Report: Account for Coal’s Hidden Costs

A new report released yesterday sheds light on the hidden costs of coal production, which the Department of the Interior (DOI) should take into account if it wants to modernize the federal coal program and earn “fair market value” for taxpayers, as required by law. Illuminating the Hidden Costs of Coal: How the Interior Department Can Use Economic Tools to Modernize the Federal Coal Program was prepared by the New York University Institute for Policy Integrity. It includes the first-ever calculation of how the social and environmental costs of coal production could be incorporated into federal leasing terms.
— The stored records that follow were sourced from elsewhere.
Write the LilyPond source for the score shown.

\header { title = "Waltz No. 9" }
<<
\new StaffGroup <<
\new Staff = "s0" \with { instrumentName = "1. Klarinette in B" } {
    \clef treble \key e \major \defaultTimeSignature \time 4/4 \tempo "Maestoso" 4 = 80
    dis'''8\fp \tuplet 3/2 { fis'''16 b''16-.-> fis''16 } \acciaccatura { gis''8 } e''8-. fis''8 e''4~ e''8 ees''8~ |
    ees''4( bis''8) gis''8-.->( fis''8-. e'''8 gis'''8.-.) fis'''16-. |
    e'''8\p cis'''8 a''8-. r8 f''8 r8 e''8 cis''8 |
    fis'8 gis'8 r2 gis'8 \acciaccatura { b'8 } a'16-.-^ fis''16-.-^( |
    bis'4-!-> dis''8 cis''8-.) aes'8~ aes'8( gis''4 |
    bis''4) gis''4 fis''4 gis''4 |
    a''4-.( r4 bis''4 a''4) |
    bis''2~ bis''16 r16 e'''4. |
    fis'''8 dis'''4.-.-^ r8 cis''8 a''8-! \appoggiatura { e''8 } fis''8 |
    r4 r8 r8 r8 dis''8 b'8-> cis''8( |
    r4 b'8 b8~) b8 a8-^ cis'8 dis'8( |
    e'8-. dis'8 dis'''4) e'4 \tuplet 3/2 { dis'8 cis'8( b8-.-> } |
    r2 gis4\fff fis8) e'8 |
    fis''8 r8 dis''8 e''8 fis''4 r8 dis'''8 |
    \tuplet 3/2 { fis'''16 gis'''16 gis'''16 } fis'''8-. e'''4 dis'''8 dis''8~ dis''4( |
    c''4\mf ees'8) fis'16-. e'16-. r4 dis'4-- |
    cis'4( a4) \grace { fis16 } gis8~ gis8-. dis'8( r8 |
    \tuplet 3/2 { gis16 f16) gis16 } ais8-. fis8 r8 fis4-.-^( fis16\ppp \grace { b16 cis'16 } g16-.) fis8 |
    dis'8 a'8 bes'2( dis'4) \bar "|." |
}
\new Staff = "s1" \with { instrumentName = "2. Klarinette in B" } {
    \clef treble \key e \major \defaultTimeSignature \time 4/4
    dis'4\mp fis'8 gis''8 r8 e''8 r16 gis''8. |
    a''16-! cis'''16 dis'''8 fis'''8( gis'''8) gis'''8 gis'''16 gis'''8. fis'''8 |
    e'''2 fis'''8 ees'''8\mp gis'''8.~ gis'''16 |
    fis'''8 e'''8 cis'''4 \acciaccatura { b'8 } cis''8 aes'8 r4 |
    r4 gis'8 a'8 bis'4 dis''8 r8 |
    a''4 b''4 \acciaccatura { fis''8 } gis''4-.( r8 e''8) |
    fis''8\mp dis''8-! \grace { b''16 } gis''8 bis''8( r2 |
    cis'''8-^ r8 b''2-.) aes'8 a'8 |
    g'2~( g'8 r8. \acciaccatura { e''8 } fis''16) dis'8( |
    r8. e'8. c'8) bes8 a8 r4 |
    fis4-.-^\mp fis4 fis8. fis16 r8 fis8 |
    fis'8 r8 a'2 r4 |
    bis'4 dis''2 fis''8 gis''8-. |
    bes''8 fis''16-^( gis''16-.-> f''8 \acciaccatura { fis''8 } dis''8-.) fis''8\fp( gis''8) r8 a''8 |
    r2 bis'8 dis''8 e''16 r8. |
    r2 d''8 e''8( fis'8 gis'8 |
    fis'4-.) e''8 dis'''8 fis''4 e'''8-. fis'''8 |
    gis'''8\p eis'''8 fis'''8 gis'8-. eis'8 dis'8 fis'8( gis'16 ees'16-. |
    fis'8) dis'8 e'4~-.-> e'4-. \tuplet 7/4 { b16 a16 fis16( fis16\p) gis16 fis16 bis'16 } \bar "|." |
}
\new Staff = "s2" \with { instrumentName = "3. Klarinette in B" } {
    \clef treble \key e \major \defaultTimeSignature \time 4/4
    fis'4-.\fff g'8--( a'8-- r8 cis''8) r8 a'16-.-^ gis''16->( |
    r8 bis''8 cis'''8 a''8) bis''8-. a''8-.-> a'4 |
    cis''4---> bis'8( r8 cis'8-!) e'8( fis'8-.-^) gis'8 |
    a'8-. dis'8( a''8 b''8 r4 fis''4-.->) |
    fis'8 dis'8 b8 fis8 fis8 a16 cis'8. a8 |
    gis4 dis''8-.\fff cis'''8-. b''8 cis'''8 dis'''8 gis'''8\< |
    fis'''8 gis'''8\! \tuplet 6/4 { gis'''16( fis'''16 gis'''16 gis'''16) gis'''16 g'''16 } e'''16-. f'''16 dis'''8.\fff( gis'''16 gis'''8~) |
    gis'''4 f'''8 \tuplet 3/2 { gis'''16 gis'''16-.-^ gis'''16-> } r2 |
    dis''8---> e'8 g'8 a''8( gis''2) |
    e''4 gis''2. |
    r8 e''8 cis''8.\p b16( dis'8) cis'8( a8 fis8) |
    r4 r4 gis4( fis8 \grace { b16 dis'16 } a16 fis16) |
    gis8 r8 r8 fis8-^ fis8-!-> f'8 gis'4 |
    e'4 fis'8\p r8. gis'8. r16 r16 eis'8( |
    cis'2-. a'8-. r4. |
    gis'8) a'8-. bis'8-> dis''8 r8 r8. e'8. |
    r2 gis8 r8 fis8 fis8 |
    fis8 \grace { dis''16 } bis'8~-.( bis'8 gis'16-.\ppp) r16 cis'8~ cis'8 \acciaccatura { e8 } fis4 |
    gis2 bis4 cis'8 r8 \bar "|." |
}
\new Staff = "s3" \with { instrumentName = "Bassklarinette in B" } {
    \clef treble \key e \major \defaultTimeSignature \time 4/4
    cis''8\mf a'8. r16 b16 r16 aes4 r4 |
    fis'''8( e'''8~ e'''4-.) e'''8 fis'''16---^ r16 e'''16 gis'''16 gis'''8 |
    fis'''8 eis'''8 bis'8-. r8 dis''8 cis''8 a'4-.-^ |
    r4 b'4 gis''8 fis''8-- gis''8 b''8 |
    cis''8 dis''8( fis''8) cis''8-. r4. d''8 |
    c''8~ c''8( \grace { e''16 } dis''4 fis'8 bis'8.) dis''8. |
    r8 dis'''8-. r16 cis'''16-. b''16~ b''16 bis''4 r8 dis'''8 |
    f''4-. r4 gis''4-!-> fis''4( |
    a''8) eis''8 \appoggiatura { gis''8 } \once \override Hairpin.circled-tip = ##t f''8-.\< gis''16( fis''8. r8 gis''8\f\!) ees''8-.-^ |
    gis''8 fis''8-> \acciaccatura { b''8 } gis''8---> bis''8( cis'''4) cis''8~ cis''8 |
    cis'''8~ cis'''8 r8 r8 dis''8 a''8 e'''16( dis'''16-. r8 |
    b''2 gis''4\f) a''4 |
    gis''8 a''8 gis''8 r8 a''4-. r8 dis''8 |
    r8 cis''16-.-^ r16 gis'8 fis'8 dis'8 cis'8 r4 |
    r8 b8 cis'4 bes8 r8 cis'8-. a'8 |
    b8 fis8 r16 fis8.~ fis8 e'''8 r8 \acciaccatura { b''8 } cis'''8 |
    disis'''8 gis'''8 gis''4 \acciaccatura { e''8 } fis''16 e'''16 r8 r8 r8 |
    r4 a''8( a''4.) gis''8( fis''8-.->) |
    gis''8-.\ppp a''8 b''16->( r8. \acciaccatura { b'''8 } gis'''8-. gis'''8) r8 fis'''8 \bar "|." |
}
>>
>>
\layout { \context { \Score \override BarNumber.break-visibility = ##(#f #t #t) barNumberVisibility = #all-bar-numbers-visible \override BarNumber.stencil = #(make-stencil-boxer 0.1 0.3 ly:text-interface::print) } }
Billions of tons of public coal managed by DOI have been sold under a loophole for pennies per ton over the past three decades, and a growing chorus of interests are calling for reform. The NYU report provides detailed economic analysis of the costs that need to be taken into account when leasing the public’s coal.

Recommendations include:

  • Increase royalty rates to account for the environmental costs of coal production which are imposed on the public.
  • Consider increasing coal royalty rates even higher to account for transportation externalities, such as long rail hauls from the Powder River Basin to ports on the Pacific Coast.
  • Revise royalty rate reduction and transportation allowance regulations to provide better incentives for coal companies to eliminate inefficient and market distorting subsidies.
  • Increase minimum bids to account for inflation, fixed external costs and to overcome persistent problems with the historically uncompetitive leasing practices.